After some frenetic ideation, they realised there was an untapped market in showcasing in this part of the world everything that’s good about India — from classical art to Bollywood to the super-normal economic growth of recent years that’s grabbed investor interest the world over. And thus was born the Jade Group (www.jadegrouphk.com), an event management company committed to showcasing diverse Indian cultural traditions, and investment opportunities in India, for audiences in the East.
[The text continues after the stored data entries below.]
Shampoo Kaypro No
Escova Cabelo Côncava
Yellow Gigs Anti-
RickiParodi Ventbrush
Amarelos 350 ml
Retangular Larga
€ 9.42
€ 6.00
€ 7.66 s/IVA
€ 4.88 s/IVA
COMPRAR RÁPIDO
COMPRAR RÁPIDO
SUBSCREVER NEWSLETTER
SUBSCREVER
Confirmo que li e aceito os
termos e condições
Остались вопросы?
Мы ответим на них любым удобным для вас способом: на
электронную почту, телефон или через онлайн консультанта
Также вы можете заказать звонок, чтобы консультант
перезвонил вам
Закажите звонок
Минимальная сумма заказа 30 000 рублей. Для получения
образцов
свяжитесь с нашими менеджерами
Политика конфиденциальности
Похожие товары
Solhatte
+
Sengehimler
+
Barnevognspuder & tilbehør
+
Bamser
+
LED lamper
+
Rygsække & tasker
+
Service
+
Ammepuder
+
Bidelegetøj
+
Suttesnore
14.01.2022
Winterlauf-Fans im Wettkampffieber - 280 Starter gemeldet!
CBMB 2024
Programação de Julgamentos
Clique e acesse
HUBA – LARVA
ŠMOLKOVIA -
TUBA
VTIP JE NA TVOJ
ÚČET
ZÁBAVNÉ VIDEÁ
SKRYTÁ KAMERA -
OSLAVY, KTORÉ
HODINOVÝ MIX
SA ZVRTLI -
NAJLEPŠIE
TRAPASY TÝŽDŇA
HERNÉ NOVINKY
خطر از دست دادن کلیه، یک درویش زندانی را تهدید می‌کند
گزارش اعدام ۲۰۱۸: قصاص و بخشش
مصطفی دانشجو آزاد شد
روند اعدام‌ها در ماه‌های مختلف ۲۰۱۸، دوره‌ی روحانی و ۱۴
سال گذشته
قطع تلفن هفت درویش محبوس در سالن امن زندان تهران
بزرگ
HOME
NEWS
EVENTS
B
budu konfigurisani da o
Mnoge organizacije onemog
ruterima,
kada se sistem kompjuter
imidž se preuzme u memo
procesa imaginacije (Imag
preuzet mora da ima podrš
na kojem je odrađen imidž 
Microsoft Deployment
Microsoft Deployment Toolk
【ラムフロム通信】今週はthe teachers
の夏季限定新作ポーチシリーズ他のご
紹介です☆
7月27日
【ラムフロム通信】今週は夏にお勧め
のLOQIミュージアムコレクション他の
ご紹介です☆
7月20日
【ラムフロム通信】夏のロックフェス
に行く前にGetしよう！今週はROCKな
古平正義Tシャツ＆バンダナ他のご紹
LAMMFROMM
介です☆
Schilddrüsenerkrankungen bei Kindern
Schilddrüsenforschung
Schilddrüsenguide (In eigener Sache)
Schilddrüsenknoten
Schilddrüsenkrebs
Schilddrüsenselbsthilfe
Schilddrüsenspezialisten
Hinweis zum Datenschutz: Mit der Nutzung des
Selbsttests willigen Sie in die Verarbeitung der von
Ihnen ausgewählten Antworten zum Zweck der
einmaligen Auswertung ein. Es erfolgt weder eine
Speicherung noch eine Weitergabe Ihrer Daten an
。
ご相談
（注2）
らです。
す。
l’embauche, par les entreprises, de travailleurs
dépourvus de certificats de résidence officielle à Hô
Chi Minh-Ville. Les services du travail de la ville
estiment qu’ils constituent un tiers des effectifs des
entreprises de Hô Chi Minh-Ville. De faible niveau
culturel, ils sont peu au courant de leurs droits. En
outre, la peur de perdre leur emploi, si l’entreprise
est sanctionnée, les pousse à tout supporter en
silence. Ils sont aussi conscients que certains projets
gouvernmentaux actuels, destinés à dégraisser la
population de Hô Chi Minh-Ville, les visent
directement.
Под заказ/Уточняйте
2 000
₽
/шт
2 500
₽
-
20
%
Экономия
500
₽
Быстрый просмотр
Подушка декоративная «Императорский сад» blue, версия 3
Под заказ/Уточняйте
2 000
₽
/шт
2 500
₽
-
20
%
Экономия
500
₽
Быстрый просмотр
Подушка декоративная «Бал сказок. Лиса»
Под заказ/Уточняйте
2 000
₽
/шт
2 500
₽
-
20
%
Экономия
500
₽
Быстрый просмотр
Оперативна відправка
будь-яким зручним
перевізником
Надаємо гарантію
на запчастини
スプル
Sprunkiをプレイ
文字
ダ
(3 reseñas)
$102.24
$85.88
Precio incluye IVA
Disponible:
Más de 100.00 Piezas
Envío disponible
Jyoti and Anita decided early on that they would make Indian classical culture and art forms accessible to non-Indian audiences as well. In a city where audiences savour the best of world art — indicatively, Andrew Lloyd Webber’s production The Phantom of the Opera is currently running to packed houses — this decision meant taking the road less travelled. “A lot of people felt we couldn’t sell Indian classical traditions to non-Indians, but we proved them wrong,” says Anita.

Their first major professional assignment came when the Sri Shakti Academy, the first Indian professional classical dance organisation in Hong Kong, staged Panchabhoota, a classical dance performance with different dance traditions and elements of yoga.

“We organised everything from the venue to marketing, logistics, and the media,” says Anita. The show, in 2003, was a resounding success. Over the next few years, Jyoti and Anita organised several shows by professional artists from India, including Ustad Amjad Ali Khan, Pandit Shiv Kumar Sharma, Hema Malini and her daughters Esha and Ahana.

Many of them were shows they conceived from begin to end for their clients, typically financial institutions, which want to organise premier events for their private banking customers. They also helped with some aspects of organising the Shah Rukh Khan show, a sell-out, where there was a bidding war even for tickets priced at HK$5,000.

“Running your own business is in itself an exhilarating feeling,” says Jyoti. “But to make a business out of promoting Brand India, in all its glory, is doubly exciting.”